A operação contou com a atuação de 20 policiais, sendo cumpridos cinco
mandados de busca e apreensão, dois de prisão temporária e um de prisão preventiva, nos municípios de Treze de Maio, Criciúma e Nova Veneza, expedidos pela 2ª Vara Criminal da Comarca de Araranguá.

Conforme a PF, em um dos endereços, na zona rural de Treze de Maio, foi desmantelado outro laboratório clandestino de preparo, embalagem e distribuição de drogas. No local, foram apreendidos cocaína, produtos químicos de venda controlada utilizados para fabricação de insumos empregados no preparo da cocaína, além de maquinário e petrechos utilizados na fabricação da droga, como prensa hidráulica, centrífugas, balanças, entre outros.

Dentre os presos nesta operação há um foragido da Justiça de Minas Gerais, com condenação de 21 anos pelos crimes de tráfico de entorpecente, associação e posse irregular de arma de fogo com numeração suprimida, o qual estava utilizando documentos falsos, razão pela qual foi lavrado flagrante pelo crime de uso de documento falso.

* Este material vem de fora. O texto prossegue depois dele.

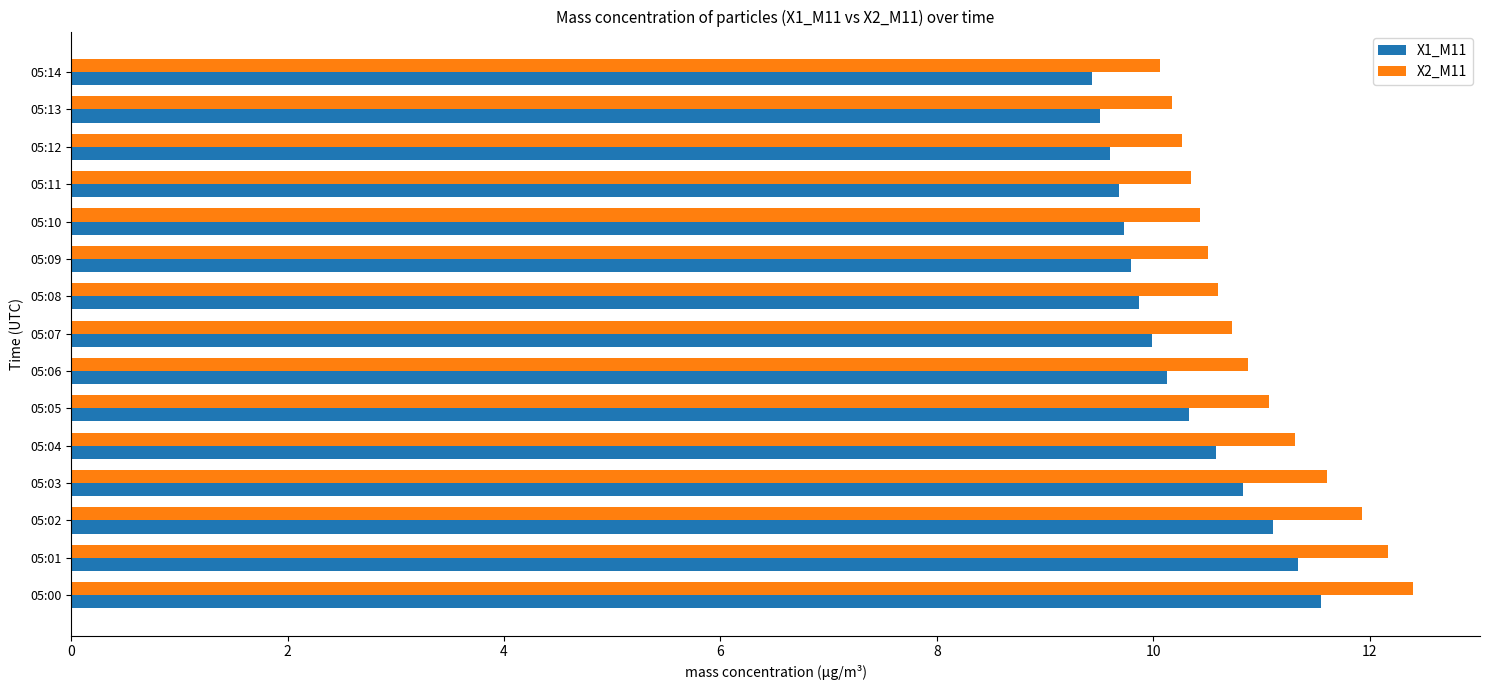

What is the maximum value for X2_M11?

12.4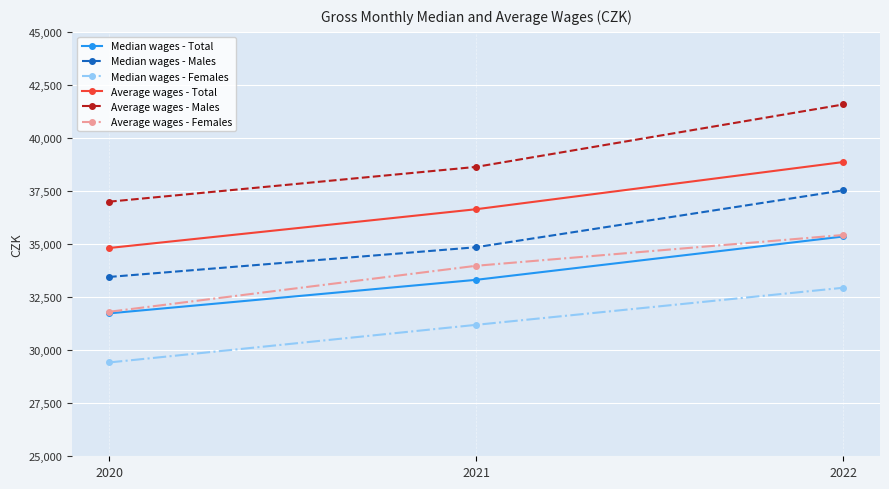

What is the maximum value shown in the chart?

41579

Segundo a PF, a apuração dos fatos teve início em fevereiro, a partir de informações recebidas pela DIC de Araranguá, relacionadas com o laboratório clandestino para preparação, embalagem e distribuição de entorpecente, localizado, em 17 de novembro de 2020, na cidade de Balneário Arroio do Silva, ocasião em que foram presas três pessoas e apreendidos dezenas de quilos de cocaína e insumos para preparo, além de equipamentos utilizados na produção da droga.

Os investigados, dois homens, de 42 e 29 anos, e uma mulher, de 38 anos, após cumprimento dos mandados de prisão, foram encaminhados, ao Presídio Regional de Criciúma e à Penitenciária Sul, e responderão pelos crimes de
tráfico de entorpecentes, uso de documento falso e organização criminosa, cuja soma das penas pode chegar a 28 anos de reclusão.